向眾找來的這個小王,算是他的一個遠房表弟,不過關系不怎么親近,這表弟家里是做建材生意的,不過他老爹被騙了,破產之后欠了上千萬的債,就躲到了區外。
小王就跟著他爹在區外做起了自治會的生意,手底下收攏了一批之前做過流匪的狠茬子,暗中收錢,做著雇傭兵的買賣,成立了一個小公司,專門針對那些債主找來,來找他老爹麻煩的人。
去年年初,還是沒防住,小王的老爹被債主雇傭的承包商在區外擊斃,生意一落千丈,這個時候向眾給小王打了不少錢,直白地說是看中了小王手底下豢養的這批亡命徒,可也實實在在是幫助小王渡過了困境。
從那之后,小王就帶著手下這批人,專門幫向眾辦一些見不得光的事情。
不過一般都是在區外,向眾本人在區外是有公司的,但凡是碰到摩擦,小王就帶隊出去鏟事兒,一次能收入不少,加上向眾給他分紅,雙方的關系挺牢靠。
只是這次不一樣,雖然給的錢多,但難度也高,而且還是在區內,人和裝備怎么進來,都需要花費不少腦筋。

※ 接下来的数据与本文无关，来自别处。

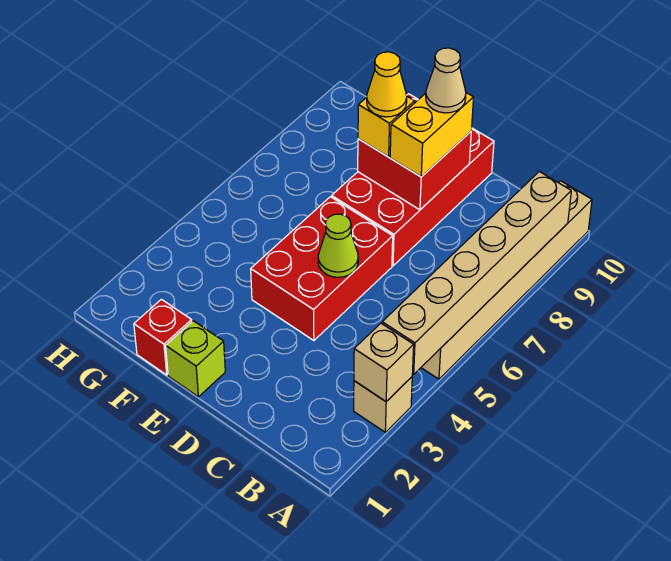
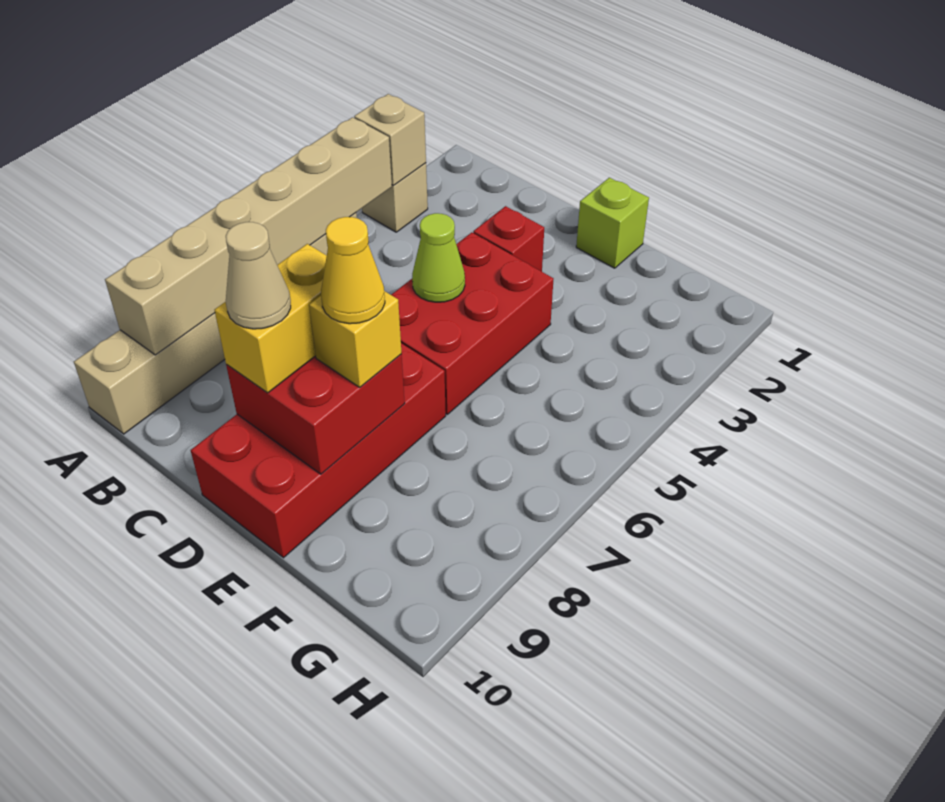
red 1x1 brick [134,299,192,375] -> red 1x1 brick moved to [473,206,544,272]

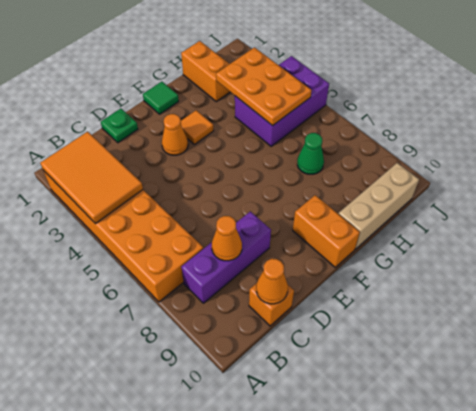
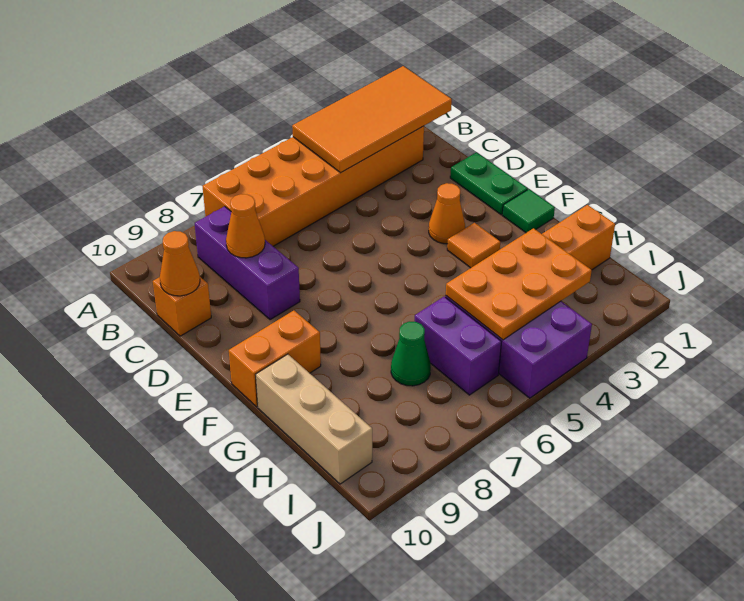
orange 2x3 tile [40,132,143,224] -> orange 2x4 tile [292,66,452,173]
green 1x1 plate [101,109,138,143] -> green 1x2 plate [450,152,528,215]
none -> purple 1x2 brick [415,297,501,395]

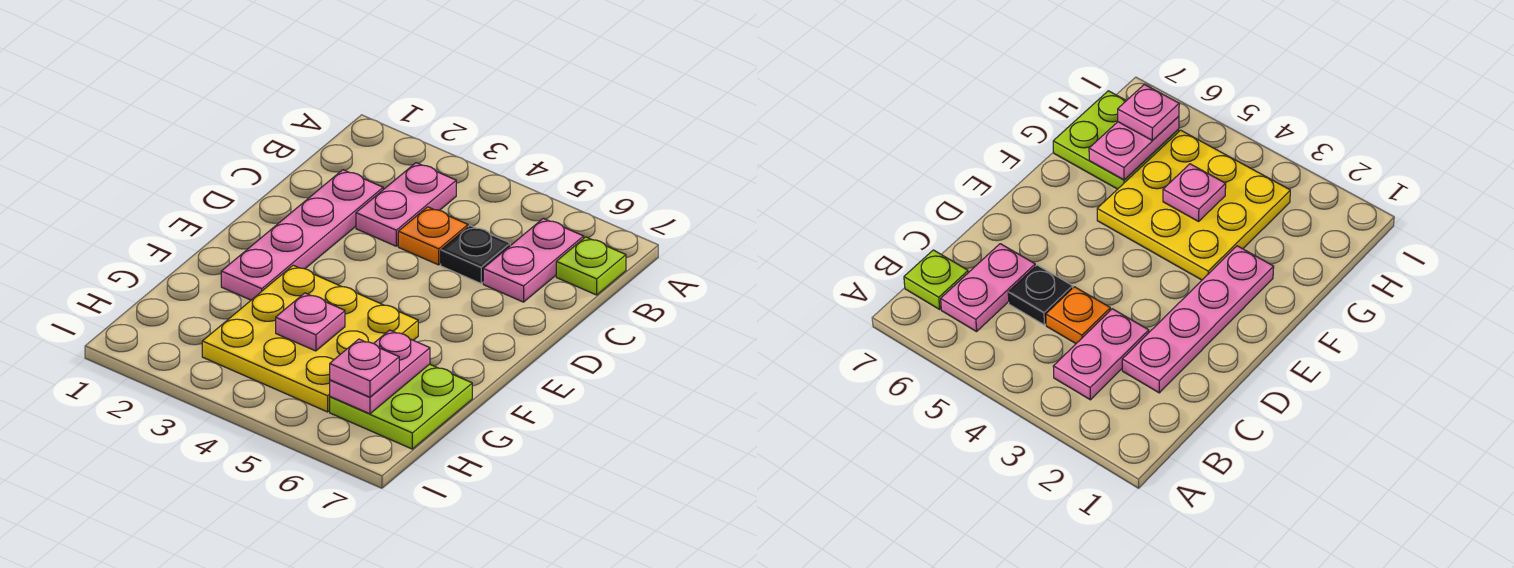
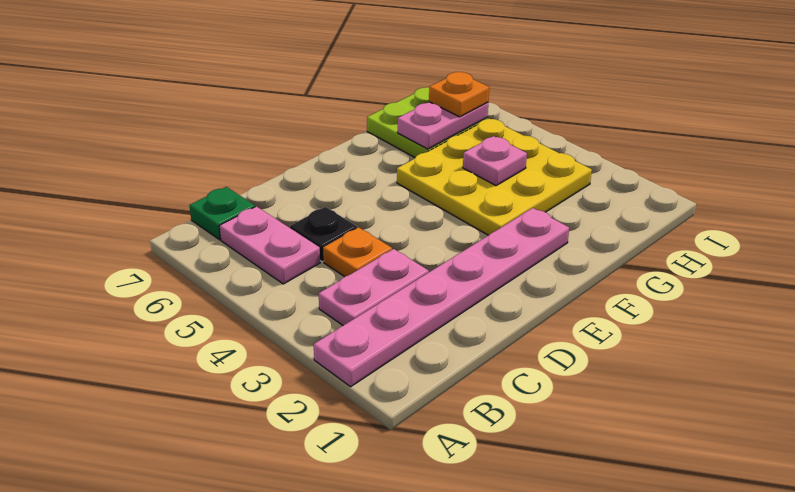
pink 1x2 plate [483,218,584,302] -> pink 1x2 plate turned to [219,206,320,284]
lime 1x1 plate [556,237,626,295] -> green 1x1 plate [189,187,255,240]
pink 1x4 plate [221,170,383,300] -> pink 1x6 plate [314,208,569,387]
pink 1x1 plate [330,339,399,397] -> orange 1x1 plate [429,72,489,117]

小王給區外的手下人打了個電話,告訴他們分批次,從不同的檢查站進來,裝備的事情他來想辦法,一聽有活干,這批亡命徒紛紛來了精神,十分謹慎地開始往區內聚集。
與此同時,宇哥等人銷聲匿跡了幾天之后,也重新在郊區碰頭,開始了新的計劃。
……
宇哥在郊區一間酒吧地下室里,盯著京畿城區的地圖,伸手點了點向眾家的位置,沉聲說道:
“這一把事兒沒干成,但是絕對給這老小子嚇得夠嗆,我聽說他現在連安保署都不怎么去了,那下一步,肯定是要在他家里干死他!”
旁邊一個青年開口說道:
“他家里的情況我都觀察過了,守衛挺多的,尤其是警員,光我看到的就不下二十個,這種情況怎么弄?”
宇哥敲了敲桌子,沉聲說道:
“我們是干啥的?他們是干啥的?他們得提防著我們,但我們要干他們,那還不是輕輕松松的?我們是來玩命的,當然不能和他們坐下來過家家,直接綁人質,給人質身上都纏上炸彈,我就不信這向眾不出來,到時候給他干死,我們手上還攥著人質,想走難嗎?”
青年當即恍然,遠處一個壯漢開口說道:
“那……松子咋辦?他被抓了,我看現在網上的消息,都說他已經吐了,怎么辦?”
“暫時不去管,松子能掂量清楚的,回頭再說這個事兒!”
眾人看到宇哥臉色不太好,也就沒多問。
顯然,宇哥心里也沒底,因為人畢竟被三零三帶走了,誰知道他們有什么手段?
眾人一聲不吭開始收拾裝備,十字路口那一場沖突,他們這邊也有傷員,受了傷的就提前撤走,留在安全區里但凡找黑大夫治療,肯定就上線了,宇哥在這方面向來十分謹慎。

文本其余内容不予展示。